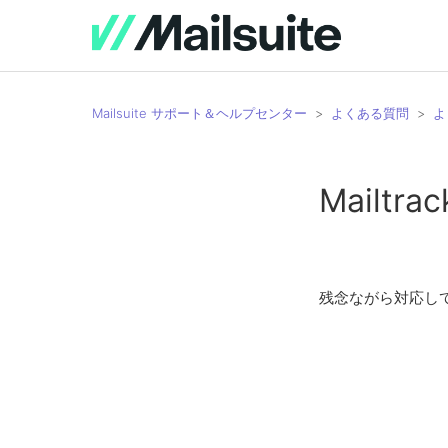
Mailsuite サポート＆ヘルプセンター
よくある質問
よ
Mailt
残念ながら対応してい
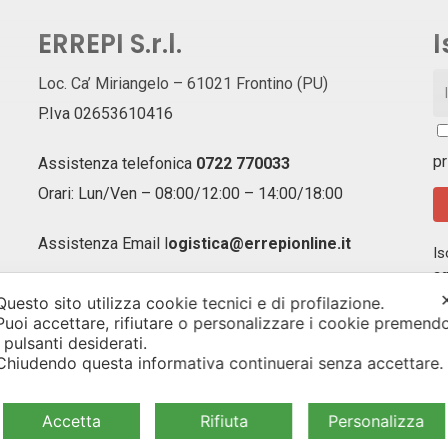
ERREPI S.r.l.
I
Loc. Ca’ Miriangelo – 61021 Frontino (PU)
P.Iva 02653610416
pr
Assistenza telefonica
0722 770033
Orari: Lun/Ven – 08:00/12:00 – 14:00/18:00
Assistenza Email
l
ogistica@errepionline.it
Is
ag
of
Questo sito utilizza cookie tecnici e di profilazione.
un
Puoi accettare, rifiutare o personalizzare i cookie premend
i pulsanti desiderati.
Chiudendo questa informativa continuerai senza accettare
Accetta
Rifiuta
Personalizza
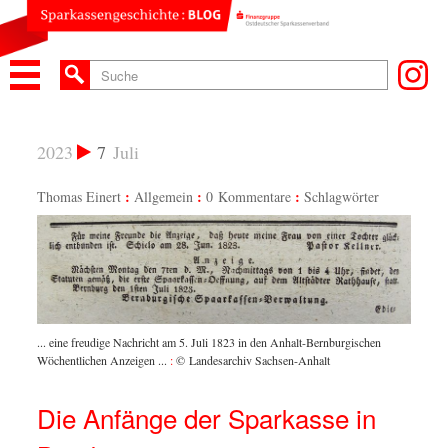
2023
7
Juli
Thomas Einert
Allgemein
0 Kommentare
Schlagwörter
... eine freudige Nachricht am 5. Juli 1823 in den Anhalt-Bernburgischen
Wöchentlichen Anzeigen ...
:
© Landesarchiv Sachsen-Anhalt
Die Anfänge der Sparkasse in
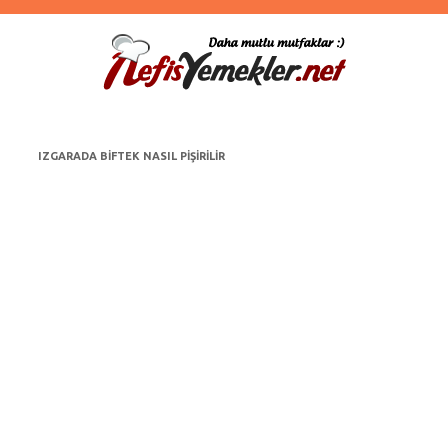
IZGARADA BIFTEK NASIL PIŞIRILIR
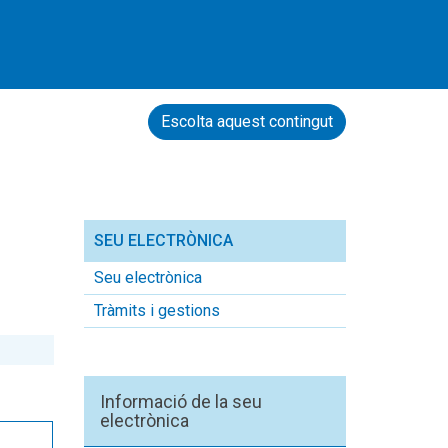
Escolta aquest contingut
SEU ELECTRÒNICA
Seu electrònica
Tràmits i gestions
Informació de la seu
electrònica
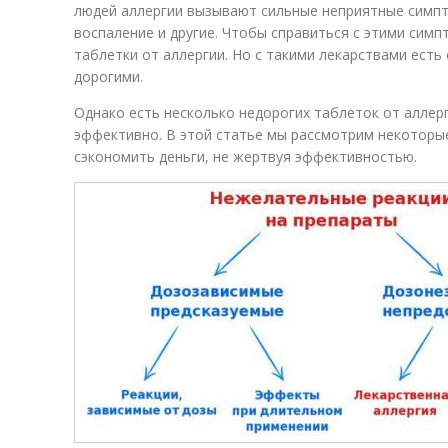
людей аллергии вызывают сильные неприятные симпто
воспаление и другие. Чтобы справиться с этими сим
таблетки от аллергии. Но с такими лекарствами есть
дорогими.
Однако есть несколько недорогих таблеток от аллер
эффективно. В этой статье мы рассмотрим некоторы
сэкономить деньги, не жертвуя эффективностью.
########
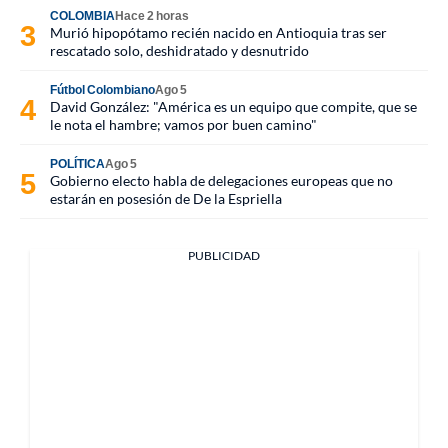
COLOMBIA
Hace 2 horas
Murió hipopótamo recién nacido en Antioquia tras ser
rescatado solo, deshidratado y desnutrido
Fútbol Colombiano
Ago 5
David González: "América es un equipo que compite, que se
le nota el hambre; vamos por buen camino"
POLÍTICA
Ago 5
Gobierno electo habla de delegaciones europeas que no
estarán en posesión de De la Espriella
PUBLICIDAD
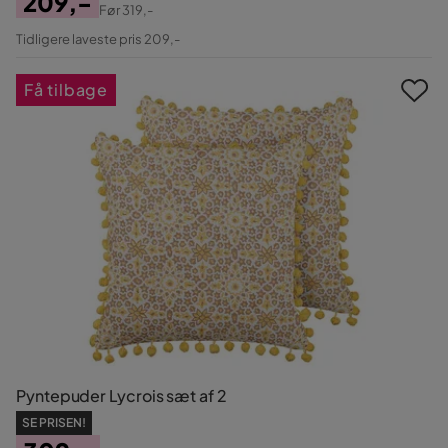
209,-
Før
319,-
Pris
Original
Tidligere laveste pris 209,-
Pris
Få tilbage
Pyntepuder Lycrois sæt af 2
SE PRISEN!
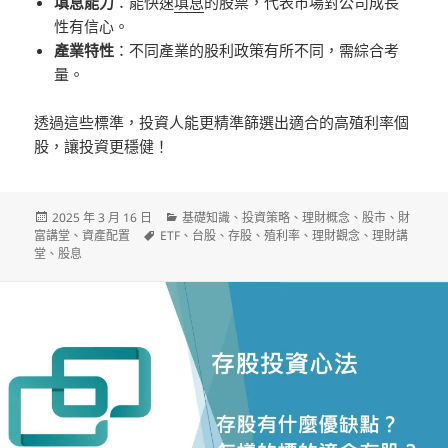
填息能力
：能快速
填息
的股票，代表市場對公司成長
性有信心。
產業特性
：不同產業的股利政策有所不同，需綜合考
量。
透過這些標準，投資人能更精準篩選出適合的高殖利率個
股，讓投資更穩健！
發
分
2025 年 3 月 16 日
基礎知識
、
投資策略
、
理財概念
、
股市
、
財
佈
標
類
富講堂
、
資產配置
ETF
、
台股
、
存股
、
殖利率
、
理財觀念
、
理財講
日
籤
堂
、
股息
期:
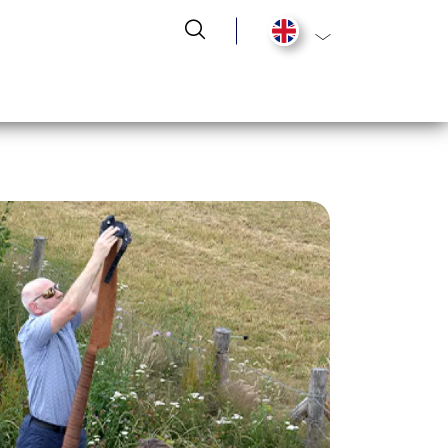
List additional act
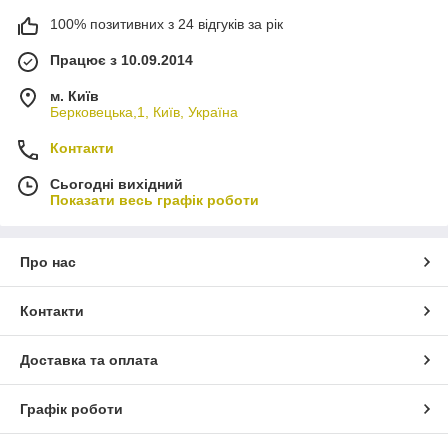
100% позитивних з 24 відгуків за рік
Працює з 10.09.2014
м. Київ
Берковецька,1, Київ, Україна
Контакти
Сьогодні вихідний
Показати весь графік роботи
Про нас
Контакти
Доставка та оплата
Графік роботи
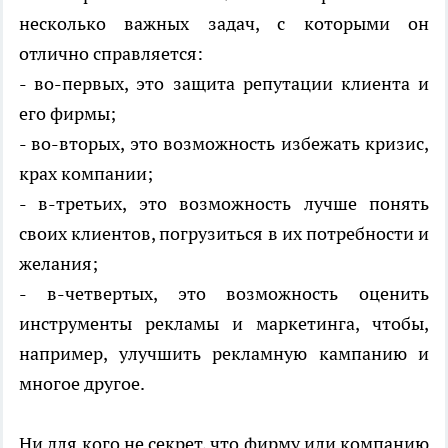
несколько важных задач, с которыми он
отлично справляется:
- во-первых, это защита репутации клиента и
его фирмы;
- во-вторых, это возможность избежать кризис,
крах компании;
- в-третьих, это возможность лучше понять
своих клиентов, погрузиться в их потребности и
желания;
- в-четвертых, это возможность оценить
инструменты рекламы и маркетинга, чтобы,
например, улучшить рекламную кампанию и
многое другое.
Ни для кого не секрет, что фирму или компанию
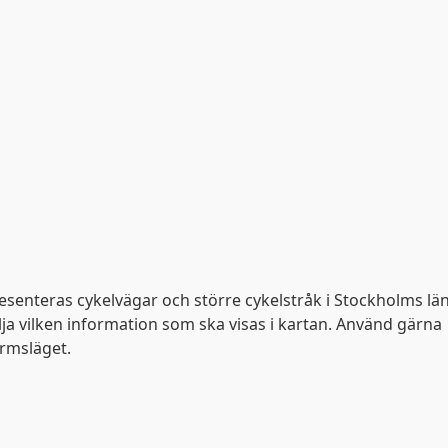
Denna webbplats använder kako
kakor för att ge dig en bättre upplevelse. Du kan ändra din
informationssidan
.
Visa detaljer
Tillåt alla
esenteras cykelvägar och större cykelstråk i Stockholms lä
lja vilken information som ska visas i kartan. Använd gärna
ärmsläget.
########
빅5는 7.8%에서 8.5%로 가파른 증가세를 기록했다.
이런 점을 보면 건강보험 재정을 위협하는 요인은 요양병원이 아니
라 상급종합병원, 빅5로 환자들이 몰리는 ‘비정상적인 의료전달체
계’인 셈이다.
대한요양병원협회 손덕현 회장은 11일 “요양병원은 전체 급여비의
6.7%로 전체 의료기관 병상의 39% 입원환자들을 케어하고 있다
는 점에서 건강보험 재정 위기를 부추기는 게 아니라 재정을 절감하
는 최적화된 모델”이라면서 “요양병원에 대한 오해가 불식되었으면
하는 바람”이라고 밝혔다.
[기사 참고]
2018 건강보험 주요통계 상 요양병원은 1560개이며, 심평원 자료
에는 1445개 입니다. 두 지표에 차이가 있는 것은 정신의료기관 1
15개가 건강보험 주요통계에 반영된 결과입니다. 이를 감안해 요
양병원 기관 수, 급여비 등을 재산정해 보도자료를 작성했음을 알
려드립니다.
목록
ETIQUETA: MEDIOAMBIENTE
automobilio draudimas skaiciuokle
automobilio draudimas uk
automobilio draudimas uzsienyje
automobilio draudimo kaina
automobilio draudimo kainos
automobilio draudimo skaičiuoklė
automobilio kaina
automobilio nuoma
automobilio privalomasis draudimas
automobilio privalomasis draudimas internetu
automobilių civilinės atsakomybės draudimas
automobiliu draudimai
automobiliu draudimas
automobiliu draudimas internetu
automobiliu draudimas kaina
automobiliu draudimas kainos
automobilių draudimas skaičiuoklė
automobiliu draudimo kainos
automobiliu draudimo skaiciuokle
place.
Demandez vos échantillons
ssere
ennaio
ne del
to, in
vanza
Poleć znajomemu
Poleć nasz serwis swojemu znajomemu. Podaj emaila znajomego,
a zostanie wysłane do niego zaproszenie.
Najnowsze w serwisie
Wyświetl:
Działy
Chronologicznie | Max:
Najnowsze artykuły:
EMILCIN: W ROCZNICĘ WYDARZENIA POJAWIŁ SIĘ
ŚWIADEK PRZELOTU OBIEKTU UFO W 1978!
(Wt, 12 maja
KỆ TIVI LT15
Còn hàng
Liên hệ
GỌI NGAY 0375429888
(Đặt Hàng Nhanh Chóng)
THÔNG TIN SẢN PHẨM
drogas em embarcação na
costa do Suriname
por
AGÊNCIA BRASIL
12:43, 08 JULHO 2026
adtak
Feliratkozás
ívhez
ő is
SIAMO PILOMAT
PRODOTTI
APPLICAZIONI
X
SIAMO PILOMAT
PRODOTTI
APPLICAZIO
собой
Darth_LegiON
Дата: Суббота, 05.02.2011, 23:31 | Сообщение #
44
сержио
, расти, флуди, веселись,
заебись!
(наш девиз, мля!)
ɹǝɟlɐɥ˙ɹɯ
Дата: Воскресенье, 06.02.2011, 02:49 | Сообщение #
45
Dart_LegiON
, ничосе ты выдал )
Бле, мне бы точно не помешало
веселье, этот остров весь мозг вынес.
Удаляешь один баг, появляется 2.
########
What this task involves —
In the data above, copy out word for word every line from the line with "несколько важных задач, с которыми он" to the line with "инструменты рекламы и", including both of those lines.

Task solution —
несколько важных задач, с которыми он
отлично справляется:
- во-первых, это защита репутации клиента и
его фирмы;
- во-вторых, это возможность избежать кризис,
крах компании;
- в-третьих, это возможность лучше понять
своих клиентов, погрузиться в их потребности и
желания;
- в-четвертых, это возможность оценить
инструменты рекламы и маркетинга, чтобы,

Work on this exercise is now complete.